YOUR TASK>
Output every line below without omitting or altering anything.

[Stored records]

+++++

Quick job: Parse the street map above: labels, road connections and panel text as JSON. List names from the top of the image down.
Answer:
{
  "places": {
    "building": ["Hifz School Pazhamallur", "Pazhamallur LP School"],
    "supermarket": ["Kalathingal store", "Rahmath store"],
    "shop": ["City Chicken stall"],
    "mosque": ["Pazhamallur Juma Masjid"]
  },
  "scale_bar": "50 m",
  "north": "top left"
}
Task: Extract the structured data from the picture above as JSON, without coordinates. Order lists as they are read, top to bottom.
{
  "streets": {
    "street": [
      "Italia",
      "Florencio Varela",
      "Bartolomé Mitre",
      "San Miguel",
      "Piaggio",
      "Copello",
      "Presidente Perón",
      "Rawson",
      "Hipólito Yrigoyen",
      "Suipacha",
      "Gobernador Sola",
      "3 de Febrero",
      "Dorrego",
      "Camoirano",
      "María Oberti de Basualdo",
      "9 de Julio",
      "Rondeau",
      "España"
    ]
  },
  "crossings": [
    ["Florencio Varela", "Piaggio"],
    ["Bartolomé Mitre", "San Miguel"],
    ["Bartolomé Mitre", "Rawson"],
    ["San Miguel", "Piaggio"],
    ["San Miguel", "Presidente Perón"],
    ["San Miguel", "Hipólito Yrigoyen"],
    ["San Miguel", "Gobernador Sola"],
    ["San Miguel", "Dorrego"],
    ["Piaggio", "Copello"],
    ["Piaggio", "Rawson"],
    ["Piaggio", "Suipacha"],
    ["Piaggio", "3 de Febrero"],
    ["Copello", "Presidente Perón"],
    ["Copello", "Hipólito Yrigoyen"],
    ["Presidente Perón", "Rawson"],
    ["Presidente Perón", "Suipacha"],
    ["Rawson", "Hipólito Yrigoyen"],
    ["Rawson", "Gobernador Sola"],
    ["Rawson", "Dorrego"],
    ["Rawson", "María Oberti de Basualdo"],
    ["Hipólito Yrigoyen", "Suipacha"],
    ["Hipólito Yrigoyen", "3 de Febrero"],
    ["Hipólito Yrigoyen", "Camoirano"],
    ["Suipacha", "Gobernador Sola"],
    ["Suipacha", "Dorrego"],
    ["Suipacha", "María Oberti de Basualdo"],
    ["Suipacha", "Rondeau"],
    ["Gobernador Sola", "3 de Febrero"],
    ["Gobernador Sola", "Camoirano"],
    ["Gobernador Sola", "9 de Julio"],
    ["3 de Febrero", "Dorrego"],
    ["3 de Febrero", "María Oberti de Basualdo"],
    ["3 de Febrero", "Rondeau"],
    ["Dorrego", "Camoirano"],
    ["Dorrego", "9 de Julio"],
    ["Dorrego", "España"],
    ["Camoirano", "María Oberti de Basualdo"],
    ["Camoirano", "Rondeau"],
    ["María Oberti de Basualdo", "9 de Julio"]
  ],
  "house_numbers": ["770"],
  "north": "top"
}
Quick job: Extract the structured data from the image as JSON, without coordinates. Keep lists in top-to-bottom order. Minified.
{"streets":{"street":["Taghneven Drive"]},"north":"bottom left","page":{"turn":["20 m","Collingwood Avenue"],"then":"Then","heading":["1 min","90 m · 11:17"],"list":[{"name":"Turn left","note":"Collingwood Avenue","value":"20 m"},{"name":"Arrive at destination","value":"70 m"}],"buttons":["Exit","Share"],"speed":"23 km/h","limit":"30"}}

+++++

TASK OUTPUT>
Quick job: Parse the street map above: labels, road connections and panel text as JSON. List names from the top of the image down.
Answer:
{
  "places": {
    "building": ["Hifz School Pazhamallur", "Pazhamallur LP School"],
    "supermarket": ["Kalathingal store", "Rahmath store"],
    "shop": ["City Chicken stall"],
    "mosque": ["Pazhamallur Juma Masjid"]
  },
  "scale_bar": "50 m",
  "north": "top left"
}
Task: Extract the structured data from the picture above as JSON, without coordinates. Order lists as they are read, top to bottom.
{
  "streets": {
    "street": [
      "Italia",
      "Florencio Varela",
      "Bartolomé Mitre",
      "San Miguel",
      "Piaggio",
      "Copello",
      "Presidente Perón",
      "Rawson",
      "Hipólito Yrigoyen",
      "Suipacha",
      "Gobernador Sola",
      "3 de Febrero",
      "Dorrego",
      "Camoirano",
      "María Oberti de Basualdo",
      "9 de Julio",
      "Rondeau",
      "España"
    ]
  },
  "crossings": [
    ["Florencio Varela", "Piaggio"],
    ["Bartolomé Mitre", "San Miguel"],
    ["Bartolomé Mitre", "Rawson"],
    ["San Miguel", "Piaggio"],
    ["San Miguel", "Presidente Perón"],
    ["San Miguel", "Hipólito Yrigoyen"],
    ["San Miguel", "Gobernador Sola"],
    ["San Miguel", "Dorrego"],
    ["Piaggio", "Copello"],
    ["Piaggio", "Rawson"],
    ["Piaggio", "Suipacha"],
    ["Piaggio", "3 de Febrero"],
    ["Copello", "Presidente Perón"],
    ["Copello", "Hipólito Yrigoyen"],
    ["Presidente Perón", "Rawson"],
    ["Presidente Perón", "Suipacha"],
    ["Rawson", "Hipólito Yrigoyen"],
    ["Rawson", "Gobernador Sola"],
    ["Rawson", "Dorrego"],
    ["Rawson", "María Oberti de Basualdo"],
    ["Hipólito Yrigoyen", "Suipacha"],
    ["Hipólito Yrigoyen", "3 de Febrero"],
    ["Hipólito Yrigoyen", "Camoirano"],
    ["Suipacha", "Gobernador Sola"],
    ["Suipacha", "Dorrego"],
    ["Suipacha", "María Oberti de Basualdo"],
    ["Suipacha", "Rondeau"],
    ["Gobernador Sola", "3 de Febrero"],
    ["Gobernador Sola", "Camoirano"],
    ["Gobernador Sola", "9 de Julio"],
    ["3 de Febrero", "Dorrego"],
    ["3 de Febrero", "María Oberti de Basualdo"],
    ["3 de Febrero", "Rondeau"],
    ["Dorrego", "Camoirano"],
    ["Dorrego", "9 de Julio"],
    ["Dorrego", "España"],
    ["Camoirano", "María Oberti de Basualdo"],
    ["Camoirano", "Rondeau"],
    ["María Oberti de Basualdo", "9 de Julio"]
  ],
  "house_numbers": ["770"],
  "north": "top"
}
Quick job: Extract the structured data from the image as JSON, without coordinates. Keep lists in top-to-bottom order. Minified.
{"streets":{"street":["Taghneven Drive"]},"north":"bottom left","page":{"turn":["20 m","Collingwood Avenue"],"then":"Then","heading":["1 min","90 m · 11:17"],"list":[{"name":"Turn left","note":"Collingwood Avenue","value":"20 m"},{"name":"Arrive at destination","value":"70 m"}],"buttons":["Exit","Share"],"speed":"23 km/h","limit":"30"}}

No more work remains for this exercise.